§ **Provided records**
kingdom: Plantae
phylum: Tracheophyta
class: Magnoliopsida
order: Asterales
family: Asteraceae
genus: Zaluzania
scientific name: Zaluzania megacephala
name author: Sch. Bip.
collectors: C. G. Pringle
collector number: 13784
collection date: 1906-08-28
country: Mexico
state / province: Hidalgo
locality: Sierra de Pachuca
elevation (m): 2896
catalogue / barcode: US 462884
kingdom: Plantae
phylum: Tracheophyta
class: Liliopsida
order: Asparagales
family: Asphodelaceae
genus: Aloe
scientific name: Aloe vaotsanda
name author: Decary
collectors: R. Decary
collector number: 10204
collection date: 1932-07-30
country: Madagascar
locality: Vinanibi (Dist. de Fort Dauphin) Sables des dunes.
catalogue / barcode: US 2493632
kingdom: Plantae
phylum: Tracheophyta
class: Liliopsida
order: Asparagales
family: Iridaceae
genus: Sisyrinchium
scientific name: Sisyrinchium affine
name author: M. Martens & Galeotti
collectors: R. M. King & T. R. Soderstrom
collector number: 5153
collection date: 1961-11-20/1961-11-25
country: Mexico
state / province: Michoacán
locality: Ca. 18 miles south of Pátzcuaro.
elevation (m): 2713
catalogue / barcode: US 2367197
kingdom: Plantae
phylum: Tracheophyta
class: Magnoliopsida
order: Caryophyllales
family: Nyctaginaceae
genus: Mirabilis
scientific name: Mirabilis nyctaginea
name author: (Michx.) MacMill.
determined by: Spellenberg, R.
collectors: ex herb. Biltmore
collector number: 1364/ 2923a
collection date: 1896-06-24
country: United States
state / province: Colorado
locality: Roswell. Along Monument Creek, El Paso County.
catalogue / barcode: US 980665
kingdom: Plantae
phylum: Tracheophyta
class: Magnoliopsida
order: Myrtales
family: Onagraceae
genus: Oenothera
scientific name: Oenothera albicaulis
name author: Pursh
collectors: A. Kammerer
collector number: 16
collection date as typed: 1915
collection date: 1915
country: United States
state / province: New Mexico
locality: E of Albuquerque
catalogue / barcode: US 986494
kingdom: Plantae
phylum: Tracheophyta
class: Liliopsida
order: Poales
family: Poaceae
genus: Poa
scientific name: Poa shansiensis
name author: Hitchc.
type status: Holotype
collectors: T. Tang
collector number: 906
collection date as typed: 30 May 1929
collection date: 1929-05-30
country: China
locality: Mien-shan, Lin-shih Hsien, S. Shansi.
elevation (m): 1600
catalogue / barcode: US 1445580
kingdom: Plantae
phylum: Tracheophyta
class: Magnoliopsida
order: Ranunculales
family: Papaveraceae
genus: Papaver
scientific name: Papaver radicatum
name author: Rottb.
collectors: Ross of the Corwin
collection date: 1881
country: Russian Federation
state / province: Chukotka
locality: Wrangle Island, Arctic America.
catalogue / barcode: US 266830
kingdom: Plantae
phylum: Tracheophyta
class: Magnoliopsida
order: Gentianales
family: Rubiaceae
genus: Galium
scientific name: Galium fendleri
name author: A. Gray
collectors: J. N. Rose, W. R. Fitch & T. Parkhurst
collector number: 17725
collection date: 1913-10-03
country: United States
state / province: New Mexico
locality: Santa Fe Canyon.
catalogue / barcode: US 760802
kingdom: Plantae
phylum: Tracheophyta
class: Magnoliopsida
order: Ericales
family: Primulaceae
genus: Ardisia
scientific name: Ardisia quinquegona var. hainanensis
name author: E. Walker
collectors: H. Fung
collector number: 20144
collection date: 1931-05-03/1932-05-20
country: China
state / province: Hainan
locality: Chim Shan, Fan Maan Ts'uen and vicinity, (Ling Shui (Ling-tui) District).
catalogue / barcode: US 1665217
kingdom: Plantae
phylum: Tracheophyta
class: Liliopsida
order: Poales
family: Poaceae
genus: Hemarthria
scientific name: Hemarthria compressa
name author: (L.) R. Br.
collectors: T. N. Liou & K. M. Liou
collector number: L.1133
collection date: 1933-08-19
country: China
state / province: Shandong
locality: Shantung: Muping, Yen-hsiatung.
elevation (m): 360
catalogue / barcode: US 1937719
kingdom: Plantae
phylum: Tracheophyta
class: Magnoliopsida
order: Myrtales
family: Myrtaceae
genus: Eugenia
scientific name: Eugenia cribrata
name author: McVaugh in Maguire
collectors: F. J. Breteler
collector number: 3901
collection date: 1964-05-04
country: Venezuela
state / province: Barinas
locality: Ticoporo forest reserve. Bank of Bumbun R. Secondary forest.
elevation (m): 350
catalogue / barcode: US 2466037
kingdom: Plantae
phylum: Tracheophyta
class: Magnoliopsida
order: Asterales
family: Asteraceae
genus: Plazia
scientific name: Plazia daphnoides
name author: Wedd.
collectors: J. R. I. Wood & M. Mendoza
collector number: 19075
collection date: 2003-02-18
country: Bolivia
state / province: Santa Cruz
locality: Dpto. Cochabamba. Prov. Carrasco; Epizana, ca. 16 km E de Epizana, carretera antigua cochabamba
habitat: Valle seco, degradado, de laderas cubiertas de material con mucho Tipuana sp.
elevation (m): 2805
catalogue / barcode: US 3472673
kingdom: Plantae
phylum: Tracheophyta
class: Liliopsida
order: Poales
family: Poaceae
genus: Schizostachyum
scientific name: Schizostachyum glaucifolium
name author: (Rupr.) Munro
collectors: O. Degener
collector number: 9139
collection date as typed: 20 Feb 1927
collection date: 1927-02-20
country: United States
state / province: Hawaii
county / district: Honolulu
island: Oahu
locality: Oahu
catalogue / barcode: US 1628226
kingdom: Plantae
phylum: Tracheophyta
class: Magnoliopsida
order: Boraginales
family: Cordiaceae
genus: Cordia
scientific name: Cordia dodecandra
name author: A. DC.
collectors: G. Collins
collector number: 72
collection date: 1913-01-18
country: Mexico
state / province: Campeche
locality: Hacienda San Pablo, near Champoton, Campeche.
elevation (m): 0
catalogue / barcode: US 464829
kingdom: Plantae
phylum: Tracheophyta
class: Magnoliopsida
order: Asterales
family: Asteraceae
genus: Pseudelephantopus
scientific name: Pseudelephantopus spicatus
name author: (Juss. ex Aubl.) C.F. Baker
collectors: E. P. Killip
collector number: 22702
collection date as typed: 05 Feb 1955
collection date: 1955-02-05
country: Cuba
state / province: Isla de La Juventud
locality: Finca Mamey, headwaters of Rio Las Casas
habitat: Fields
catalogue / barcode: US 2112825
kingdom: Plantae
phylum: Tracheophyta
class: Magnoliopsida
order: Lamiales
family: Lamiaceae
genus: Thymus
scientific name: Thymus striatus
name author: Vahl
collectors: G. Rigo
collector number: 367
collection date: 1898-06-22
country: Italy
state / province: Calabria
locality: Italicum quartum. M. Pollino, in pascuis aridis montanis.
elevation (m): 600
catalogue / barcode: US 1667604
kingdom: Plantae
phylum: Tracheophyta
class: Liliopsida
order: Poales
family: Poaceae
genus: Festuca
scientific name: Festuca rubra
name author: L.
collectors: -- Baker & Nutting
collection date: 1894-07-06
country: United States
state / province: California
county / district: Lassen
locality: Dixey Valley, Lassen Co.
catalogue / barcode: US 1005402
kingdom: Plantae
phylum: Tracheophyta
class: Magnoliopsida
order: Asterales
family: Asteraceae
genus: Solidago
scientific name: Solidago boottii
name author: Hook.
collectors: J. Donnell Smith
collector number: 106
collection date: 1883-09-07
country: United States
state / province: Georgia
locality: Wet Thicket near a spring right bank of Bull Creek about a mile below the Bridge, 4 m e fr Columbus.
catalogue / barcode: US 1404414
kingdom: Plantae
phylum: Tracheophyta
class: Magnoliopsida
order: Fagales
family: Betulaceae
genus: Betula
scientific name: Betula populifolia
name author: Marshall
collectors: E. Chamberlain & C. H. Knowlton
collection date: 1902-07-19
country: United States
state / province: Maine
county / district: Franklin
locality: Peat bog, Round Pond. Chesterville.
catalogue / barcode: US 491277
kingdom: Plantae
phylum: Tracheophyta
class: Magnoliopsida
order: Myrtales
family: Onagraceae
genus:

§ **Requirement**
Return everything in the material from the start down to the line containing "catalogue / barcode: US 986494", both ends included, repeating those lines exactly.

§ **Exercise answer**
kingdom: Plantae
phylum: Tracheophyta
class: Magnoliopsida
order: Asterales
family: Asteraceae
genus: Zaluzania
scientific name: Zaluzania megacephala
name author: Sch. Bip.
collectors: C. G. Pringle
collector number: 13784
collection date: 1906-08-28
country: Mexico
state / province: Hidalgo
locality: Sierra de Pachuca
elevation (m): 2896
catalogue / barcode: US 462884
kingdom: Plantae
phylum: Tracheophyta
class: Liliopsida
order: Asparagales
family: Asphodelaceae
genus: Aloe
scientific name: Aloe vaotsanda
name author: Decary
collectors: R. Decary
collector number: 10204
collection date: 1932-07-30
country: Madagascar
locality: Vinanibi (Dist. de Fort Dauphin) Sables des dunes.
catalogue / barcode: US 2493632
kingdom: Plantae
phylum: Tracheophyta
class: Liliopsida
order: Asparagales
family: Iridaceae
genus: Sisyrinchium
scientific name: Sisyrinchium affine
name author: M. Martens & Galeotti
collectors: R. M. King & T. R. Soderstrom
collector number: 5153
collection date: 1961-11-20/1961-11-25
country: Mexico
state / province: Michoacán
locality: Ca. 18 miles south of Pátzcuaro.
elevation (m): 2713
catalogue / barcode: US 2367197
kingdom: Plantae
phylum: Tracheophyta
class: Magnoliopsida
order: Caryophyllales
family: Nyctaginaceae
genus: Mirabilis
scientific name: Mirabilis nyctaginea
name author: (Michx.) MacMill.
determined by: Spellenberg, R.
collectors: ex herb. Biltmore
collector number: 1364/ 2923a
collection date: 1896-06-24
country: United States
state / province: Colorado
locality: Roswell. Along Monument Creek, El Paso County.
catalogue / barcode: US 980665
kingdom: Plantae
phylum: Tracheophyta
class: Magnoliopsida
order: Myrtales
family: Onagraceae
genus: Oenothera
scientific name: Oenothera albicaulis
name author: Pursh
collectors: A. Kammerer
collector number: 16
collection date as typed: 1915
collection date: 1915
country: United States
state / province: New Mexico
locality: E of Albuquerque
catalogue / barcode: US 986494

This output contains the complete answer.